───── Text shown ─────

I have a cheap grinder from Harbor Freight. I took one of the blue grinding wheels that came with it and used the flat side to dress the wheel. In 5 min or so Ican make the scotchbrite wheel flat again.
I have tried an old file and an old chisel with partial success. The wheel came out better than it was, but not nearly as good as when new. Also, I have several scothbrite wheels in various diameters, and it seems that none of them were perfectly round, or had perfectly centered holes, when new.
Well, I googled for this and it seems 3M makes a dressing tool for Scotchbrite wheels, but I don't know who might distribute them.
"3M™ Dressing & Shaping Products:
Aluminum oxide, grade 36, resin-bonded mineral with an adhesive-backing used to dress Scotch-Brite™ wide brushes and wheels."
Spike wrote:Anyone have any recommendations on how to dress a scotchbrite wheel mounted on a bench grinder?
Spike,
I came across a post from someone at Cleaveland Tool that recommended using 40-grit aluminum oxide sandpaper to dress out a scotchbrite wheel. I got some of that, adhesive-backed, and put it on a small piece of 2x4. Seems to work ok, but it will make a mess...and a respirator is manadatory!
Dave
Dave Setser
Avionics, Firewall Forward http://www.mightyrv.com
Putting the "slow" in slow-build since 2004
I use one of the smaller scotchbrite wheels on an angle die grinder and spin them in oposite directions against each other. It smooths them both out at the same time.
They make dressing stones to dress aluminum oxide and other types of grinding wheels. Our experience is that they work very well on the scotchbrite wheels and are very inexpensive, i.e., $7.50 range.

─────

Jobs:
1/ In the forum discussion on dressing scotchbrite wheels, restate the paragraph beginning "I came across a post from someone at Cleaveland Tool" as a short list that keeps its main facts.
2/ In the entries, retype each line precisely, beginning at the line that has "order: Jungermanniales" and continuing through the last line of the entries. Omit the pictures.

───── Records provided ─────

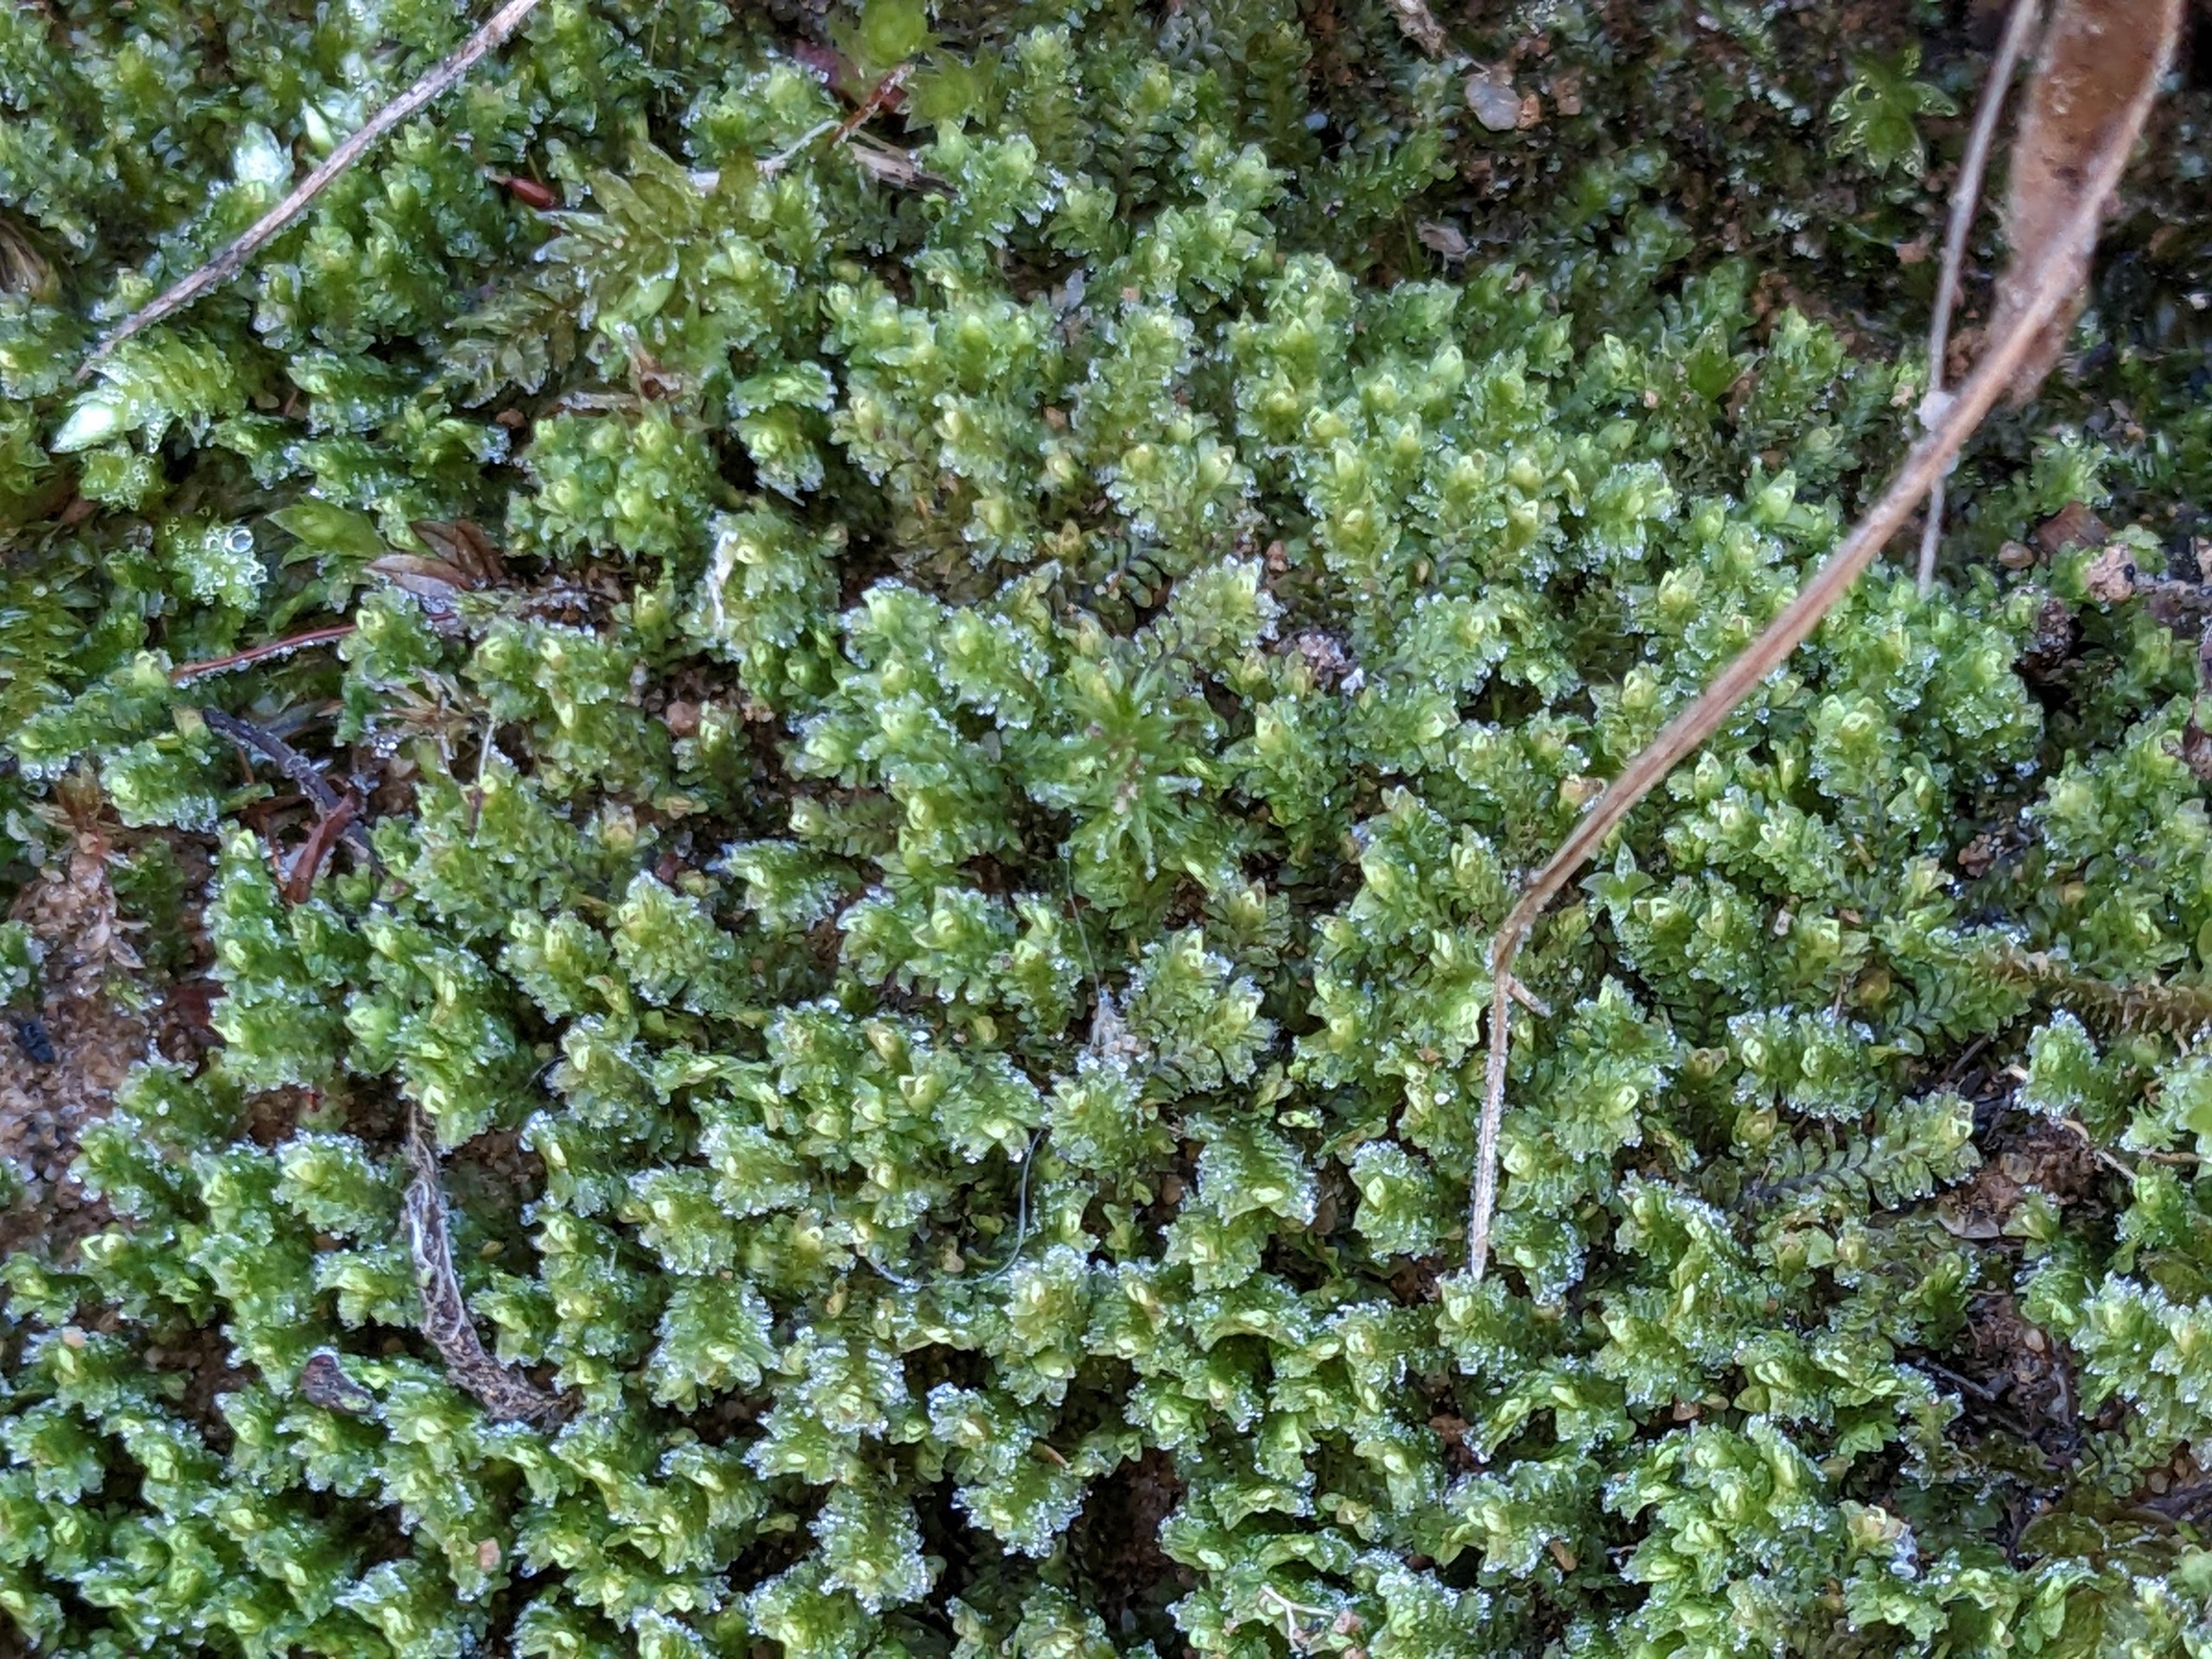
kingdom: Plantae
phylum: Marchantiophyta
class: Jungermanniopsida
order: Jungermanniales
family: Scapaniaceae
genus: Diplophyllum
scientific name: Diplophyllum albicans
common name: Stribet dobbeltblad
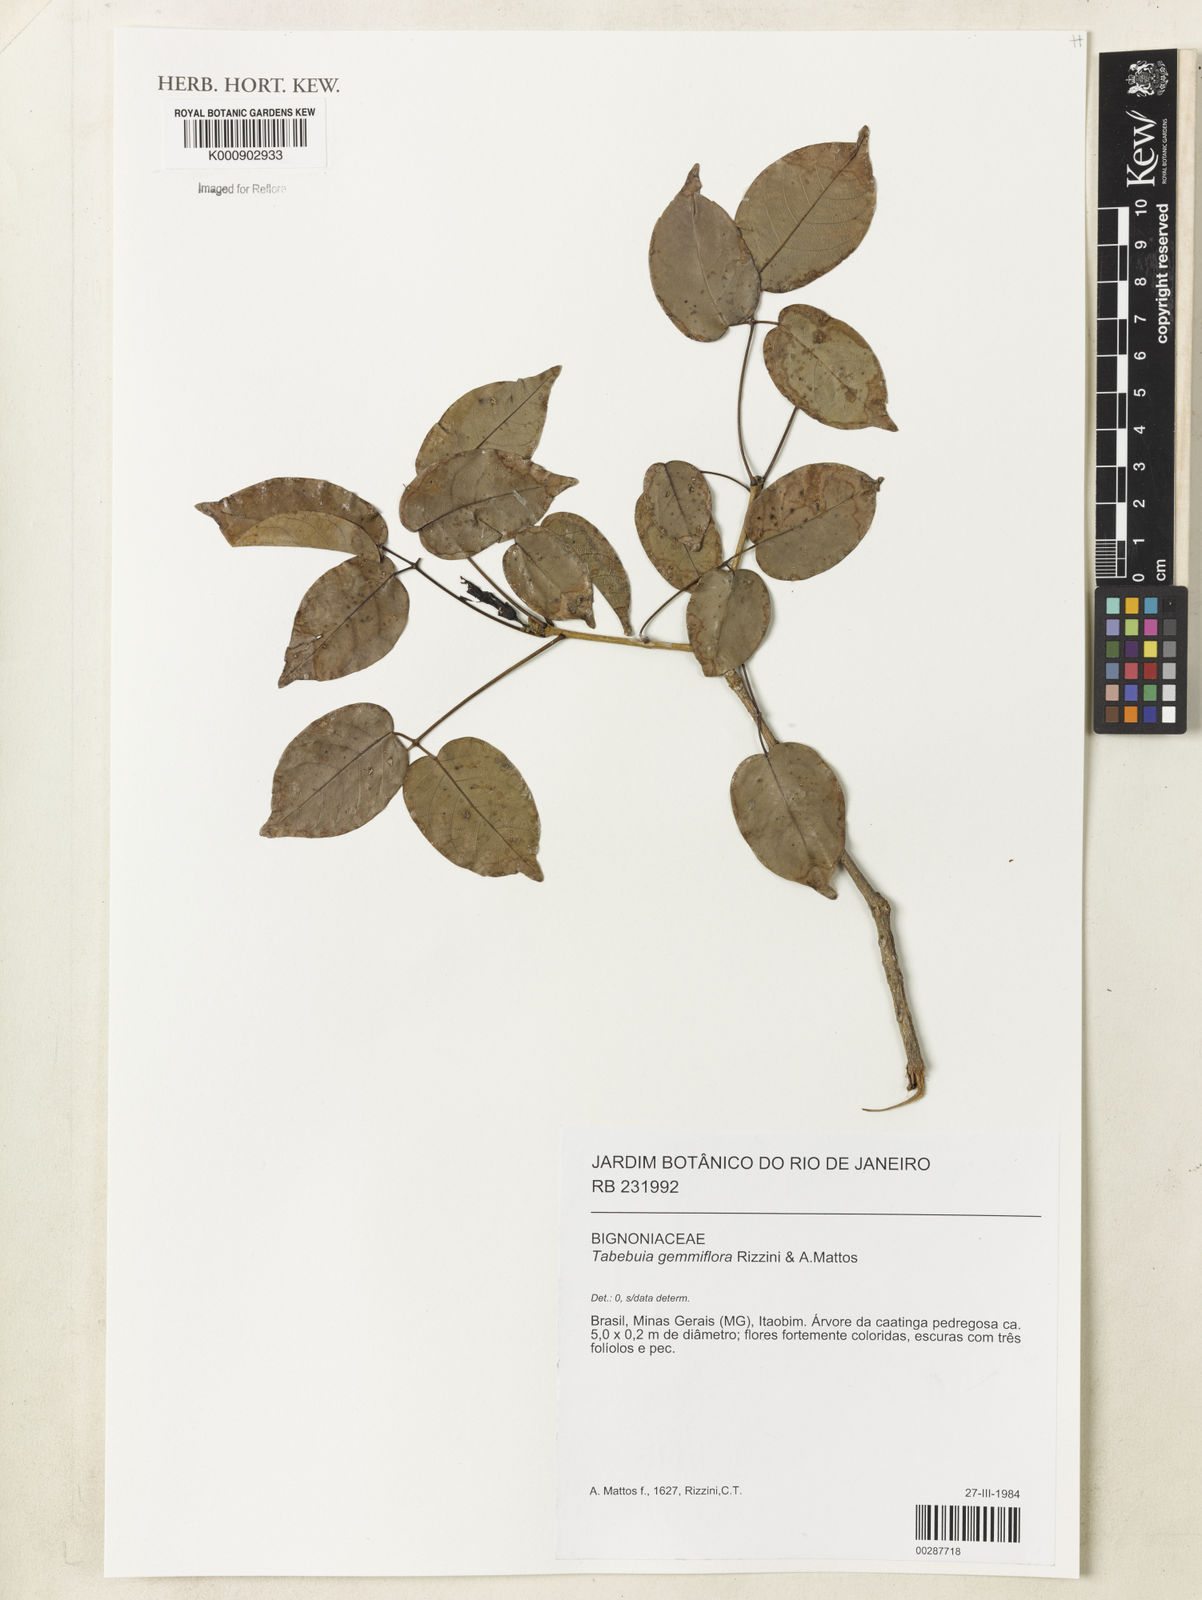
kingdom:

─────

Task-by-task solutions:
1/
- A post from someone at Cleaveland Tool recommended 40-grit aluminum oxide sandpaper for dressing a scotchbrite wheel.
- The writer got adhesive-backed sandpaper of that kind and stuck it to a small piece of 2x4.
- It seems to work ok, but it makes a mess.
- A respirator is mandatory.

2/
order: Jungermanniales
family: Scapaniaceae
genus: Diplophyllum
scientific name: Diplophyllum albicans
common name: Stribet dobbeltblad
kingdom:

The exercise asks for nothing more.